Data for processing:
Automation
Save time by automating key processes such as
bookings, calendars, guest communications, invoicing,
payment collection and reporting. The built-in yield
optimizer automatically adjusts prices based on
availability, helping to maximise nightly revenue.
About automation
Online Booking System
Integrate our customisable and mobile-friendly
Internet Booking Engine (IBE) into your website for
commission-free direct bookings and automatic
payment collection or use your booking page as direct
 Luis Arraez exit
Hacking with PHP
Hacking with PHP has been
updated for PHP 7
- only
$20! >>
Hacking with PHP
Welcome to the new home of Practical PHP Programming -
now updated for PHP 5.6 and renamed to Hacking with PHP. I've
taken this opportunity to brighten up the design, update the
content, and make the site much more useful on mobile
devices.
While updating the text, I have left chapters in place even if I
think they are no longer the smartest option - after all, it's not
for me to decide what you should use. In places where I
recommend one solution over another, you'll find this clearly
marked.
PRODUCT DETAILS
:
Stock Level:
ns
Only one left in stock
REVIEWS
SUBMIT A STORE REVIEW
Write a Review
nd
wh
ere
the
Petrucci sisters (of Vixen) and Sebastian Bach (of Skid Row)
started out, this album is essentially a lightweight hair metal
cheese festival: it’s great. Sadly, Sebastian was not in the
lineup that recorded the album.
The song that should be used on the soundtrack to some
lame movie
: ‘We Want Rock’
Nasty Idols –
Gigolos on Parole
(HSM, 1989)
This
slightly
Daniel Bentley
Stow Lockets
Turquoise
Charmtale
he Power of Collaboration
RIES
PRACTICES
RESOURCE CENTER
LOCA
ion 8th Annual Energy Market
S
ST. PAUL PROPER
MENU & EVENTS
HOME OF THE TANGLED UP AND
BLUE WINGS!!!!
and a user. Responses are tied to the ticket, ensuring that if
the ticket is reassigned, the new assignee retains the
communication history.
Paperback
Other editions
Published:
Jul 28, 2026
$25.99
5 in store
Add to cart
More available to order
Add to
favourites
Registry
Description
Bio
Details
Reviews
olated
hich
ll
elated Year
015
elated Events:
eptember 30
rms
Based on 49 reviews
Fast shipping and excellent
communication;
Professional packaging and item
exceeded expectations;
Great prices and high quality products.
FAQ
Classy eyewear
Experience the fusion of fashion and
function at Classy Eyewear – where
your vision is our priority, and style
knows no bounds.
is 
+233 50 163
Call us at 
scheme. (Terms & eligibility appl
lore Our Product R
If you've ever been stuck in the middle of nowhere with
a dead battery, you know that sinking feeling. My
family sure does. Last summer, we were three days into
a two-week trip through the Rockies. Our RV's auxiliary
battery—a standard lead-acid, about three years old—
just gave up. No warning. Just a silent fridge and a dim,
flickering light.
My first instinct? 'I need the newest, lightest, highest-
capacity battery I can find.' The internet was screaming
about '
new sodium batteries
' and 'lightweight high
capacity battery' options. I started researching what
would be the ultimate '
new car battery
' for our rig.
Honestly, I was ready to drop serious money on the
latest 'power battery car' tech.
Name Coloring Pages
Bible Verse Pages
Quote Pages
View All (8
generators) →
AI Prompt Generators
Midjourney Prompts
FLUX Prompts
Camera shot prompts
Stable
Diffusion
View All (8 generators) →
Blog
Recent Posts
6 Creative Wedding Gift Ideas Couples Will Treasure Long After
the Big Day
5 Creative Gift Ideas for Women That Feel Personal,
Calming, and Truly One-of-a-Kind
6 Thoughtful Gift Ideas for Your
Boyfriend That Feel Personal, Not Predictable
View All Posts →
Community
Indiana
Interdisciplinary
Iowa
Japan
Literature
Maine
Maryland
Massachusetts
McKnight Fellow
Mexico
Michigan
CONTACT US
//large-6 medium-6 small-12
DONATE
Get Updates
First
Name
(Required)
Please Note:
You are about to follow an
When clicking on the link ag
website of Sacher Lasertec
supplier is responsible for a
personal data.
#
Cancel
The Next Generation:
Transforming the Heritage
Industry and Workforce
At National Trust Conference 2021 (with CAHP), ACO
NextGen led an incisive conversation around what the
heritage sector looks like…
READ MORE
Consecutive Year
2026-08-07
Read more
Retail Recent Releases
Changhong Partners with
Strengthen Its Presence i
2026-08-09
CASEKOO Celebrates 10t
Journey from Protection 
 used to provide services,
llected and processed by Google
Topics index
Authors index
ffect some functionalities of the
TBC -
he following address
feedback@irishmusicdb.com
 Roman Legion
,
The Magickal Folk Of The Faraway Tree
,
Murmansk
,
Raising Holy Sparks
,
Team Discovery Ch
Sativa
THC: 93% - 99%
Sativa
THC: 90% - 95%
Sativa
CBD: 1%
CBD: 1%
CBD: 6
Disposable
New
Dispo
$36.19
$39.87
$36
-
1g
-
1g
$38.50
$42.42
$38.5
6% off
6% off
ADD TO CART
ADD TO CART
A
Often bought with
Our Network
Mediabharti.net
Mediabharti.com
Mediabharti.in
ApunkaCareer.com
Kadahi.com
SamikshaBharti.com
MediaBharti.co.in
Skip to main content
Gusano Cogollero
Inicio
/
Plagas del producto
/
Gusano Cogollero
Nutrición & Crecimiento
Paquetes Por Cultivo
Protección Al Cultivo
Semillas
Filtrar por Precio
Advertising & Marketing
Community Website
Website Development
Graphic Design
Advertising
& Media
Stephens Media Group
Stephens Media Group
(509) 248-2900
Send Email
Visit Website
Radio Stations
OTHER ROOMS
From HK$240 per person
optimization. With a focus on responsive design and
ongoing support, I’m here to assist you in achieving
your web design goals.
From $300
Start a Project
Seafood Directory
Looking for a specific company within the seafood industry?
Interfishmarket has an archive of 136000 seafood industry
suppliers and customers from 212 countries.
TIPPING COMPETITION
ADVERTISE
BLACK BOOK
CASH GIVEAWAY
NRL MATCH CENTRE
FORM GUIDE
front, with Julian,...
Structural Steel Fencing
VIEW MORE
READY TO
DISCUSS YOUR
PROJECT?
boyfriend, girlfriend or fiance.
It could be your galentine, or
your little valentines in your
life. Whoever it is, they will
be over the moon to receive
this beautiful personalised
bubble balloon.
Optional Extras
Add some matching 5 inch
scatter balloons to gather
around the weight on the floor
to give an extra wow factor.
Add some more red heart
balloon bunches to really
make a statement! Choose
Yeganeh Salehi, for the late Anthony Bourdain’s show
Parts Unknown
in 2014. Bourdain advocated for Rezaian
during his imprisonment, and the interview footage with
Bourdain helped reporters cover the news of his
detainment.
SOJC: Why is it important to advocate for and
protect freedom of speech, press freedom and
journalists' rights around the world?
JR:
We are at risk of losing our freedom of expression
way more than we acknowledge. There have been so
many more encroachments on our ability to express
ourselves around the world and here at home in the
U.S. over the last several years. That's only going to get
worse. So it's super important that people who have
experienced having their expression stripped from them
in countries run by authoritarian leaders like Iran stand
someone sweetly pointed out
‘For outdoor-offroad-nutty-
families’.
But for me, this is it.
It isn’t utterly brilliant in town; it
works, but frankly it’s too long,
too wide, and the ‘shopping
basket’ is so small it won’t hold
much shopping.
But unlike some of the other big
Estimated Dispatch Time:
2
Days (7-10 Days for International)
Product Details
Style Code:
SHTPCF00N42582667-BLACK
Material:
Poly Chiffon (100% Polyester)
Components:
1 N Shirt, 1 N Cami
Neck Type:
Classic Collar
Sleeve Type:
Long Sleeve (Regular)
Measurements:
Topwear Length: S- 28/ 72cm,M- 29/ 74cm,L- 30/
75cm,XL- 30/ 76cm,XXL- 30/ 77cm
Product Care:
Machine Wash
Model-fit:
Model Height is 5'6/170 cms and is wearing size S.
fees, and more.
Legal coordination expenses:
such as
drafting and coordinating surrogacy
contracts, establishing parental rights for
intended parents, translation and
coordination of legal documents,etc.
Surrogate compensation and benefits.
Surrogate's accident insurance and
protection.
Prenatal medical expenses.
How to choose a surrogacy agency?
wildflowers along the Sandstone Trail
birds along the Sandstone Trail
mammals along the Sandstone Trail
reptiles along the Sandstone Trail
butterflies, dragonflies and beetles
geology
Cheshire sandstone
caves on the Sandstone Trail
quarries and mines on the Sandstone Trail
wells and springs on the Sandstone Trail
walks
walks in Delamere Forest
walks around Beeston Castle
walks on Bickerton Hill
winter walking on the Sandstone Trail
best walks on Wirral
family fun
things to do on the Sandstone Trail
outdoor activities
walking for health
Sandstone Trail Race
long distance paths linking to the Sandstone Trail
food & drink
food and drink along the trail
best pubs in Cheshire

Exercise brief: Transcribe the opening lines of the listing exactly, please. Stop after the line that contains "Petrucci sisters (of".

Solved problem:
Automation
Save time by automating key processes such as
bookings, calendars, guest communications, invoicing,
payment collection and reporting. The built-in yield
optimizer automatically adjusts prices based on
availability, helping to maximise nightly revenue.
About automation
Online Booking System
Integrate our customisable and mobile-friendly
Internet Booking Engine (IBE) into your website for
commission-free direct bookings and automatic
payment collection or use your booking page as direct
 Luis Arraez exit
Hacking with PHP
Hacking with PHP has been
updated for PHP 7
- only
$20! >>
Hacking with PHP
Welcome to the new home of Practical PHP Programming -
now updated for PHP 5.6 and renamed to Hacking with PHP. I've
taken this opportunity to brighten up the design, update the
content, and make the site much more useful on mobile
devices.
While updating the text, I have left chapters in place even if I
think they are no longer the smartest option - after all, it's not
for me to decide what you should use. In places where I
recommend one solution over another, you'll find this clearly
marked.
PRODUCT DETAILS
:
Stock Level:
ns
Only one left in stock
REVIEWS
SUBMIT A STORE REVIEW
Write a Review
nd
wh
ere
the
Petrucci sisters (of Vixen) and Sebastian Bach (of Skid Row)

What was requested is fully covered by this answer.